El reto hacia adelante
Con la promulgación de la Ley de Víctimas estas personas han empezado a ser tenidas en cuenta y atendidas. Eso es un comienzo. Martín, un desplazado de Córdoba que desde hace poco recibe atención integral a través del Programa de Atención psicosocial del Ministerio de Salud sintió alegría cuando el equipo interdisciplinario tocó a su puerta para saber cómo estaba y si necesitaba algo. La psiquiatra Bertha Lucía Castaño, fundadora de la Corporación Avre, explica que ese simple hecho tiene gran importancia en la reparación del daño porque es una muestra de que el Estado aceptó su error.
Atender las víctimas es fundamental porque hacer público el dolor les hace entender que el problema no es individual sino del contexto sociopolítico del país y que “su identidad de víctimas fue creada por otros”, dice Liz Arévalo, psicóloga de la Fundación Vínculos. También les ayuda a ver su doble condición de víctimas y sobrevivientes que han hecho esfuerzos valientes para sobreponerse al dolor y a la tristeza y a batallar por sus derechos.

_Registros de datos_:
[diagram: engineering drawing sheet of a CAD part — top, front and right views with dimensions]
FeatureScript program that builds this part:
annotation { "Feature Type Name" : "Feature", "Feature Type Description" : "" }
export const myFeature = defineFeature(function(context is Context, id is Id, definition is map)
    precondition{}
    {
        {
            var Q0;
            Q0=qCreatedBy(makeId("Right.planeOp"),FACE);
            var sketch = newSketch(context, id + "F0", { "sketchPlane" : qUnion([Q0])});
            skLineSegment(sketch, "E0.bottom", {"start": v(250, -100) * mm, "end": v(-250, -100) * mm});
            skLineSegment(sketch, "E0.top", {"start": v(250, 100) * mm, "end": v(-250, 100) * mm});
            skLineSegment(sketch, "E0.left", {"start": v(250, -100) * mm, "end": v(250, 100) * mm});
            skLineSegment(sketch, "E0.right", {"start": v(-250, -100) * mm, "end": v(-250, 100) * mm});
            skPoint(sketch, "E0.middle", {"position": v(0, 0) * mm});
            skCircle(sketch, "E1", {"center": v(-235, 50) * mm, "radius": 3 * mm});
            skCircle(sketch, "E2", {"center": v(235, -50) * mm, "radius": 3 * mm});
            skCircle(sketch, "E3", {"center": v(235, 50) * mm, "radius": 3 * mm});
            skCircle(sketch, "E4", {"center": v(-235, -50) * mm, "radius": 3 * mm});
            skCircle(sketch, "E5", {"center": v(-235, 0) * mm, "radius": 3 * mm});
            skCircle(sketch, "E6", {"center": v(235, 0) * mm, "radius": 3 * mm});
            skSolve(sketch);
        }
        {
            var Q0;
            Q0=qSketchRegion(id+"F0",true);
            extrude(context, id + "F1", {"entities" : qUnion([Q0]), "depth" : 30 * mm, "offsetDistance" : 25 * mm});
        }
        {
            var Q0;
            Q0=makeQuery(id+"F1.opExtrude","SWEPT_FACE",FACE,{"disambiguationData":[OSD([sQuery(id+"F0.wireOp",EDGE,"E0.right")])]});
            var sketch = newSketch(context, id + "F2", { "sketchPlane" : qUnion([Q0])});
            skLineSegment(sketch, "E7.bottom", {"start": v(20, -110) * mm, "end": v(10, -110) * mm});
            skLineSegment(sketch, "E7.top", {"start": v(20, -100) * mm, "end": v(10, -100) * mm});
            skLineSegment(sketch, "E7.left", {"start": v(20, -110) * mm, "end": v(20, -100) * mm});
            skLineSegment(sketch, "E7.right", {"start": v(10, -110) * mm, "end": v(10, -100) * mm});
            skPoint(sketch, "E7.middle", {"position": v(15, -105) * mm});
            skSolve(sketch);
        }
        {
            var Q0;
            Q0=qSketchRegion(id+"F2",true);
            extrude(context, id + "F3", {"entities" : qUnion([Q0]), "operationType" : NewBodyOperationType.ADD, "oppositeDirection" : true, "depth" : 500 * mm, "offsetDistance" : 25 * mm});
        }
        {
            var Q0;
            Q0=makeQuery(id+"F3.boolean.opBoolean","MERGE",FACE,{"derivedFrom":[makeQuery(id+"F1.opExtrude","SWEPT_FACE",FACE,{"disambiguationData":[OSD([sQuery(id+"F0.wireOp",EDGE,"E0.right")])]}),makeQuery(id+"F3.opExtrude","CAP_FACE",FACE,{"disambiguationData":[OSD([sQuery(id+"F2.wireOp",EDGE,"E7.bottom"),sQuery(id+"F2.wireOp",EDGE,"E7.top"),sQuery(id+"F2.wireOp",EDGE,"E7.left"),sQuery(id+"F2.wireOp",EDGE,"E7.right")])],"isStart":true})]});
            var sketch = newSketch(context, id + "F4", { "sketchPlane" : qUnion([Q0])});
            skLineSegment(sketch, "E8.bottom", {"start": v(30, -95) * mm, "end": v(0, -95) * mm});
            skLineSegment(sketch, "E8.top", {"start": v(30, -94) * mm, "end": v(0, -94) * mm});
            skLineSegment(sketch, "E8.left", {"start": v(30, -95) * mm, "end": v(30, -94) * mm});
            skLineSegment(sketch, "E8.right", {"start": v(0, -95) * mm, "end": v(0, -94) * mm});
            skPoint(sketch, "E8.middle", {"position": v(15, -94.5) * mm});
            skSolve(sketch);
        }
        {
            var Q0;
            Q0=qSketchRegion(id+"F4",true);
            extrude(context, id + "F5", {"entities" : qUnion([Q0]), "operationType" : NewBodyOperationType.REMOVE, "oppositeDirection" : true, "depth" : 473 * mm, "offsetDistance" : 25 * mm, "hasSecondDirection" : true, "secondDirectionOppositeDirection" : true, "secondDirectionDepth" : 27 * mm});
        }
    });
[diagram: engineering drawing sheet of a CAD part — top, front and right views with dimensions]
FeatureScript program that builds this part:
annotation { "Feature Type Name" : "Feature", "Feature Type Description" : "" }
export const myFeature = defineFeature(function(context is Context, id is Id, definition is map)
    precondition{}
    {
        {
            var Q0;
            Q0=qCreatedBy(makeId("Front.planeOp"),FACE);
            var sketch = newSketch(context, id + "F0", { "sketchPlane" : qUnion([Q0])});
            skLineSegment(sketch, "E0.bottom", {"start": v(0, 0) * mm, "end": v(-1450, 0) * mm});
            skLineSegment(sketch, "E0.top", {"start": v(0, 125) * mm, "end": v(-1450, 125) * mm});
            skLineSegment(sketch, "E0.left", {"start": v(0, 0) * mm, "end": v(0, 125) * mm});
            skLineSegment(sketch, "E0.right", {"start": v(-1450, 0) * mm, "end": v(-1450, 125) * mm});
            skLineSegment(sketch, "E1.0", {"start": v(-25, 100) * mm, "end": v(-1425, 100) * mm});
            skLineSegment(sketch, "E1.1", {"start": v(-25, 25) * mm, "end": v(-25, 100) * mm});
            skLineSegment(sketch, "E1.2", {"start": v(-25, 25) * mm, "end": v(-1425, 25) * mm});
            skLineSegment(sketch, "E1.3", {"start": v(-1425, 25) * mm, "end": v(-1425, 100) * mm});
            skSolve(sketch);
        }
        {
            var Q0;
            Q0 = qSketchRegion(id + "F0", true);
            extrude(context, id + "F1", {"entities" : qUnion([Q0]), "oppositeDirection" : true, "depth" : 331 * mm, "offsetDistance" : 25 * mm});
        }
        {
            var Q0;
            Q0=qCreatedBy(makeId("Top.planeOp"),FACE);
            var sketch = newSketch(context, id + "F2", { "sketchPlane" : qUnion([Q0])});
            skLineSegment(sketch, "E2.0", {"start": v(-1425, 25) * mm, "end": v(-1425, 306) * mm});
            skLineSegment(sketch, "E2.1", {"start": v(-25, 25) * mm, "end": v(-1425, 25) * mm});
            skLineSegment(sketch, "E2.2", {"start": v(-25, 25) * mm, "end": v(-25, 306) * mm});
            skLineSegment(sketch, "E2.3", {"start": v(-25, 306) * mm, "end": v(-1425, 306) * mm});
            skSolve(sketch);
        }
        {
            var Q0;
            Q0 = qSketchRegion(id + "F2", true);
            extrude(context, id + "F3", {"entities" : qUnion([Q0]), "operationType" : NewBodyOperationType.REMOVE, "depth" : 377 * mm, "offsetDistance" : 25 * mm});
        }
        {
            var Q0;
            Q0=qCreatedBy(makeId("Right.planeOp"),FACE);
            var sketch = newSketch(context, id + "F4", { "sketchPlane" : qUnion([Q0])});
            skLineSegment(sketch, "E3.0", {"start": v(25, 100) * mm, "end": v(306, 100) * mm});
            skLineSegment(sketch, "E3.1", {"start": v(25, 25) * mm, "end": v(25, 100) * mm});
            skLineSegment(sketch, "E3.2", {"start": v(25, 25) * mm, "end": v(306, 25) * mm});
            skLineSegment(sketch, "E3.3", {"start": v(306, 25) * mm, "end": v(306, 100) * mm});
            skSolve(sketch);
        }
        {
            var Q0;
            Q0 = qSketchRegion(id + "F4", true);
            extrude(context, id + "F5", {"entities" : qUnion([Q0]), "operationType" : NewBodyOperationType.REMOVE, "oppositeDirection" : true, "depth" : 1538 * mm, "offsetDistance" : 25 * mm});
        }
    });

_Preguntas para responder_:
1. Resume en forma de lista el párrafo del fragmento sobre la atención a las víctimas que empieza con "Atender las víctimas es fundamental", sin perder sus datos principales.
2. Prolonga, por favor, el fragmento sobre la atención a las víctimas a partir de su última oración.
Las entradas no hacen falta para resolver nada.

_Respuestas del ejercicio_:
1.
- Atender a las víctimas es fundamental porque hacer público el dolor les hace entender que el problema no es individual, sino del contexto sociopolítico del país.
- Según Liz Arévalo, psicóloga de la Fundación Vínculos, "su identidad de víctimas fue creada por otros".
- La atención también les ayuda a verse a la vez como víctimas y como sobrevivientes que se han esforzado con valentía por sobreponerse al dolor y a la tristeza y por batallar por sus derechos.

2.
Para algunos la atención psicosocial del Estado es un gran esfuerzo, pero no es suficiente para la dimensión de la tragedia. “Un psicólogo no es nada en un municipio como San Carlos, donde el 80 por ciento de la población fue víctima del conflicto. Tendríamos que tener diez”, dice María Patricia Díaz, alcaldesa de San Carlos. pastora Mira, concejal del municipio, agrega que este problema no se puede manejar con ‘contraticos’ sino con un centro especializado.
La sanación de las heridas mentales debe involucrar otras esferas, como la atención integral en salud. Pero también debe pasar por la Justicia, porque la impunidad deja al agresor en libertad de seguir amenazando a las víctimas y en esas circunstancias la rabia y el odio aumentan. Es el resentimiento del que habla Jean Amery, sobreviviente del holocausto judío, que surge por sentirse un extraño en medio de una sociedad que salió ilesa de la guerra y que sigue su vida como si nada hubiera pasado.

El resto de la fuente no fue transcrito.